J’ai toujours ressenti le besoin de lui parler. Alors que toute la famille se déchirait à propos de cette histoire, lui ne disait rien. Pourquoi gardait-il le silence ? Je voulais avoir son opinion.
Il y a quatre ans, j’ai travaillé avec des prisonniers, et l’un des gardes de la prison m’a parlé de séances « restauratrices » (Restorative Circles, développées par Dominic Barter, ndlr), durant lesquelles les victimes et les agresseurs parlaient, et racontaient leur propre vision des choses. En 2017, j’ai découvert l’œuvre de l’auteure islandaise Thordis Elva, qui a publié un ouvrage, South of Forgiveness, avec son violeur. Tous deux ont même donné des conférences ensemble…
Tout cela m’a donné de l’espoir, et j’ai décidé de le confronter. Ma thérapeute lui a donc envoyé une lettre lui proposant une rencontre. C’est un événement qui m’a énormément aidée.
Que t’as apporté la création de cette série, aussi personnelle que douloureuse ?
J’ai réalisé ce livre dans le cadre d’un projet étudiant. Mon professeur avait assuré à la classe que nous pouvions choisir de montrer ce que nous voulions. Pour être honnête, avant de présenter le projet, je ne savais pas s’il allait être perçu comme touchant ou ridicule.
La réalisation de cet ouvrage a été difficile pour moi. Chaque matin, je me forçais à me souvenir de cet épisode traumatique. Mais cela m’a également aidée à me libérer. La photographie est un outil qui permet de canaliser les souvenirs. Elle m’a aidé à tracer une frontière entre moi et la réalité. Enfin, le cadre « officiel » du projet m’a permis de m’ouvrir à mes amis. J’éprouve désormais une profonde affection pour Für Mich.

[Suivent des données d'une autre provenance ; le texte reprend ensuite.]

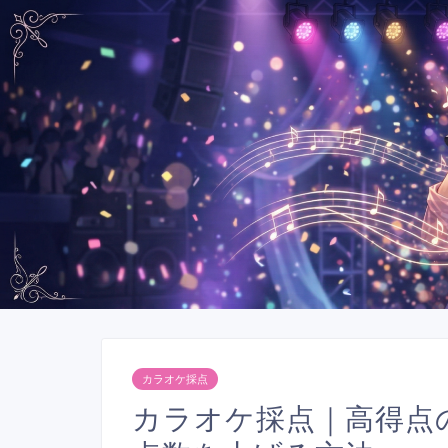
カラオケ採点
カラオケ採点｜高得点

Comment a-t-il été reçu par le public ?
C’est ma classe qui a vu le projet pour la première fois. Une des étudiantes m’a confié qu’elle était choquée et touchée par ma création. Tous ont été affectés, de manière positive. Mes amis, quant à eux, ont pu découvrir l’histoire sous un nouvel angle. Depuis, le projet a été montré au Mexique, au Brésil, en France, en Italie, en Allemagne, en Inde, à Singapour, en Chine, en Ukraine, en Australie et en Russie, et a reçu de nombreux retours positifs.
Tu utilises différents médiums (photographies, textes, archives…) dans cet ouvrage, pourquoi ?
J’ai d’abord eu l’idée de détruire les photos de mon agresseur, afin d’exorciser ma colère. C’est ainsi que j’ai réalisé à quel point ces événements avaient affecté ma vie. Ces premières ébauches de travail s’appelaient 100 façons de détruire mon agresseur.
J’ai ensuite décidé de me rendre sur les lieux des agressions, pour confronter mes souvenirs. Je me suis également plongée dans les archives familiales – des photos de famille, mais aussi mes anciens journaux intimes. Je crois que je cherchais des preuves tangibles de ce qu’il s’était passé. En observant ces anciens clichés, j’ai réalisé que j’étais fermée sur certains d’entre eux, mon sourire avait disparu. En comparant les dates, j’ai vu qu’elles concordaient avec les traumatismes. Für Mich regroupe ces différentes expériences.
La vidéo accompagnant le livre est remplie de métaphores. Peux-tu m’en dire plus ?
L’une des premières images montre, par exemple, une station de lavage de voiture. C’était un endroit que j’adorais lorsque j’étais enfant, mais qui est, en fait, terrifiant : il représente une perte de contrôle, tandis que la voiture est guidée à travers le lavage. L’intérieur du véhicule symbolise une certaine sécurité, mais l’environnement autour est, lui, dangereux. J’ai ressenti la même chose durant la discussion avec mon agresseur : sécurité et danger, force et faiblesse.
J’ai également filmé des insectes : des araignées, qui symbolisent à la fois la peur et la curiosité, ou encore des mouches. J’ai ensuite découvert une théorie fascinante du philosophe Jonathan Haidt, qui connecte peur et dégoût. Un lien que j’ai trouvé très intéressant.
Für Mich, Éditions Ceiba, 26,50 €, 96 p.